ただ炭素税よりもわけが悪いのは、節税などの措置が取れないことです。
私はせめて削減に取り組んでいる事業者にはこの負担を軽減するとか、免除するというのがあってもいいんじゃないかと思います。
炭素国境調整メカニズム
気候変動対策をとる国が、不十分な国からの輸入品に対して課金することです。
ガチガチに気候変動対策を義務化している国の企業が、それを逃れるために、ガバガバな国に工場を移転したとします。
そこから製品を輸出すれば脱税ならぬ脱炭素(おっとこの表現はまずい。混同する…脱法行為という意味合いでの脱炭素と捉えてください)できちゃうわけです。
これは世界規模で見ればちっとも二酸化炭素の削減になっていません。それを防ぐための炭素国境調整メカニズムというわけです。
インターナル・カーボンプライシング
企業が自社の排出するCO2に価格付けを行うことです。
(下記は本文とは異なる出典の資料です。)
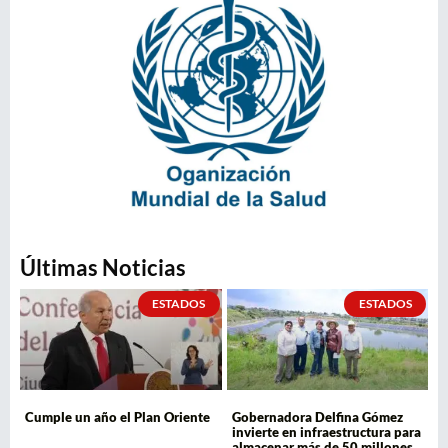
Últimas Noticias
ESTADOS
ESTADOS
Cumple un año el Plan Oriente
Gobernadora Delfina Gómez
invierte en infraestructura para
almacenar más de 50 millones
企業が独自に炭素価格を設定し、投資判断や組織の戦略や意思決定に活用する仕組みです。
以上、これらが行動変容を促す政策手法の数々です。
どうですか?
やはりカネが絡むと一段と身に迫る危機を感じますね。
ですが正直経済負担が増えるのは勘弁です。
なのでみなさん。お上にあれこれ言われる前に気候変動問題に取り組みましょう。
そして炭素税で増税だと言ってきたら、こう言ってやれば良いんです。
「気候変動問題対策やってますけど何か?」
長文最後までお読みいただきありがとうございました。